Personal information
- Date of birth: 9 June 1992 (age 34)
- Place of birth: The Hague, Netherlands
- Height: 1.75 m (5 ft 9 in)
- Position: Right-back

Team information
- Current team: Patro Eisden (assistant coach)

Youth career
- SVV Scheveningen
- Feyenoord
- Sparta

Senior career*
- Years: Team / Apps / (Gls)
- 2010–2013: Sparta / 46 / (0)
- 2013–2019: Roda JC / 122 / (9)
- 2020: TOP Oss / 8 / (0)
- 2020–2025: Patro Eisden / 104 / (1)

International career
- 2013: Netherlands U21 / 2 / (0)

Managerial career
- 2025–: Patro Eisden (assistant)

= Henk Dijkhuizen =

Dutch footballer (born 1992)

Henk Dijkhuizen (born 9 June 1992) is a Dutch professional football coach and a former right-back who is an assistant coach for Belgian Challenger Pro League club Patro Eisden.

==Club career==
Hailing from seaside resort Scheveningen, Dijkhuizen joined Eredivisie side Roda JC from second-tier Sparta in summer 2013. Despite being out for the whole 2016–17 season with a knee injury, the Kerkrade club extended his contract with another two years.

== Data records ==
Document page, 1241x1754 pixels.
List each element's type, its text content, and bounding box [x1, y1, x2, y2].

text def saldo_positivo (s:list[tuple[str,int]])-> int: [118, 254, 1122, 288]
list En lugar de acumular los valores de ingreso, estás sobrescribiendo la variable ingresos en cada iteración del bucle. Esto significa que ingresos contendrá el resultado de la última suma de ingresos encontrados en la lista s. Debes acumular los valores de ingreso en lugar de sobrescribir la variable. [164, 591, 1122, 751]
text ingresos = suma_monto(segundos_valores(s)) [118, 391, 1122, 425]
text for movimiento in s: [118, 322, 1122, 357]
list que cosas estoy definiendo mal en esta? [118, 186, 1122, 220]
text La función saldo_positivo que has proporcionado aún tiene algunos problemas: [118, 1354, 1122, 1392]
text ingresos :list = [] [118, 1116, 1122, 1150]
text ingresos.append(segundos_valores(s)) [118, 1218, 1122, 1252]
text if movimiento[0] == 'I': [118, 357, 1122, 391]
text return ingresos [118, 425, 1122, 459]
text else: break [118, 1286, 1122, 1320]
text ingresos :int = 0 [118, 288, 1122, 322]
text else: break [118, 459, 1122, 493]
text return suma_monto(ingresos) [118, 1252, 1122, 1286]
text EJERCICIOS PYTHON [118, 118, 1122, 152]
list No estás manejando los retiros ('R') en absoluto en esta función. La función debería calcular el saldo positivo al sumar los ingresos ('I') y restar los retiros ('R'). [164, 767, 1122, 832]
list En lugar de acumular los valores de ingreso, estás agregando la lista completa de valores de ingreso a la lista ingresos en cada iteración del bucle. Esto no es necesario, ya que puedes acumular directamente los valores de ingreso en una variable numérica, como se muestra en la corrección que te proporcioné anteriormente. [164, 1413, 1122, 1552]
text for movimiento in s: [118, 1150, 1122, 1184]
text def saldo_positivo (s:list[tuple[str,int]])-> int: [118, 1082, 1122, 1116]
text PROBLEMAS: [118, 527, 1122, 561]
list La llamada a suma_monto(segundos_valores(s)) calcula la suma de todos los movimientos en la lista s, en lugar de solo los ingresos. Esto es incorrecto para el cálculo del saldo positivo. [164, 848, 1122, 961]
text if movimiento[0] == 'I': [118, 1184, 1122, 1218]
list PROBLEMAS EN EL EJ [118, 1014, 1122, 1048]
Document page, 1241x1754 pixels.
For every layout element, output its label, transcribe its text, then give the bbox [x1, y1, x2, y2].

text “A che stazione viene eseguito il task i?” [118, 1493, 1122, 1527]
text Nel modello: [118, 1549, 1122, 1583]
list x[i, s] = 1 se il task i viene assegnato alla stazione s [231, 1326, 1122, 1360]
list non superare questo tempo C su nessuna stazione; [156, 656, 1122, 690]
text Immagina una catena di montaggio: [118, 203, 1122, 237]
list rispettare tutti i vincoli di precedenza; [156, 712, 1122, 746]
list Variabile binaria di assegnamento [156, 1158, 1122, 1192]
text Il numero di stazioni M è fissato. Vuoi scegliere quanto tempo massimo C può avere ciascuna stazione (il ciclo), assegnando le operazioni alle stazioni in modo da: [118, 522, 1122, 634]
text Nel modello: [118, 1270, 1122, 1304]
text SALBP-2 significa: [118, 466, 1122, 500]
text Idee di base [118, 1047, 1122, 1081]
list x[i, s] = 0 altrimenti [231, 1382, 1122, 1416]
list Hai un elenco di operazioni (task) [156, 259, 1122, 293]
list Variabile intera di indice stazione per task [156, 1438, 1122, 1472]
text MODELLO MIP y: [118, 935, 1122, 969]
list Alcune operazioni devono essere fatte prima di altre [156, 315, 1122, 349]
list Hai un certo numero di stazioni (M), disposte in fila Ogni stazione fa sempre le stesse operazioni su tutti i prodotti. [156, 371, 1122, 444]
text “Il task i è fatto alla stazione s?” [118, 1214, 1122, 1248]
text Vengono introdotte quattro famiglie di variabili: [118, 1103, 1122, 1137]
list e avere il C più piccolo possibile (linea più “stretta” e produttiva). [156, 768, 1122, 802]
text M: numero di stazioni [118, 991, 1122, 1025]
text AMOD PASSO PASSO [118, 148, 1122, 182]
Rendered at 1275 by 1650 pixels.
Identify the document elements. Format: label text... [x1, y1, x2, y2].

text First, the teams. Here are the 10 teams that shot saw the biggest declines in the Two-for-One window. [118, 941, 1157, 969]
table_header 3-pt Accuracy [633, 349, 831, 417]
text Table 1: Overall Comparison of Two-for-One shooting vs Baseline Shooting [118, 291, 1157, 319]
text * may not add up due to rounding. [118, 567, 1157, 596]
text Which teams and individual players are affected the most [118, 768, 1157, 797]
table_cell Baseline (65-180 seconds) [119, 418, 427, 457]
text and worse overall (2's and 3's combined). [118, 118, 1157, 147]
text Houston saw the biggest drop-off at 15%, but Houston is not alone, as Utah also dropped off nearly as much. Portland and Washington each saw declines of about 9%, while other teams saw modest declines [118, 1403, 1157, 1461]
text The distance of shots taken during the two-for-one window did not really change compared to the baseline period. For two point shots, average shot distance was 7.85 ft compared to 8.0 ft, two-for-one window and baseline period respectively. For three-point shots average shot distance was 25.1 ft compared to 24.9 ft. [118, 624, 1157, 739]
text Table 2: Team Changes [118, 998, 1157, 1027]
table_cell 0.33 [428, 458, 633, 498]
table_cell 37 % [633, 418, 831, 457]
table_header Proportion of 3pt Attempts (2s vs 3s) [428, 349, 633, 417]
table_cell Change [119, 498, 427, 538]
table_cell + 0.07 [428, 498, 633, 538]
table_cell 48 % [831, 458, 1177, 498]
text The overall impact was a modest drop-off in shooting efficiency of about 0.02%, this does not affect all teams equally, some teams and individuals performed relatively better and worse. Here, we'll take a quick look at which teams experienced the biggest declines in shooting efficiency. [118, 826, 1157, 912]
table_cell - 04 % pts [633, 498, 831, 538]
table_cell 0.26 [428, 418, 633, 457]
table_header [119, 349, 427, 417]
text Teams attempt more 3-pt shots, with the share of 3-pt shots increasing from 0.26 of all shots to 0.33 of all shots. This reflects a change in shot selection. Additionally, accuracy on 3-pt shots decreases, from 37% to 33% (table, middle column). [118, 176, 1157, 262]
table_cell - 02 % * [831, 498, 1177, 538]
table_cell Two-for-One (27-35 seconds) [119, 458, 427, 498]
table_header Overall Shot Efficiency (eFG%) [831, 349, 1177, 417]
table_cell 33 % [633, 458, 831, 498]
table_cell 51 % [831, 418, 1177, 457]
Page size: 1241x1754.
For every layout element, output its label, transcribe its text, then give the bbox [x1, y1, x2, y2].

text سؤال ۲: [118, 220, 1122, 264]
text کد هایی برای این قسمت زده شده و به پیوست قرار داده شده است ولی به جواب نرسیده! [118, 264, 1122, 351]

== The tasks ==
[1] In the Henk Dijkhuizen text, what injury kept him out for the whole 2016–17 season?
[2] Write out the part of the Henk Dijkhuizen text starting at "- 2010–2013: Sparta" and ending at "footballer (born 1992)".

== Solved tasks ==
[1] A knee injury.

[2]
- 2010–2013: Sparta / 46 / (0)
- 2013–2019: Roda JC / 122 / (9)
- 2020: TOP Oss / 8 / (0)
- 2020–2025: Patro Eisden / 104 / (1)

International career
- 2013: Netherlands U21 / 2 / (0)

Managerial career
- 2025–: Patro Eisden (assistant)

= Henk Dijkhuizen =

Dutch footballer (born 1992)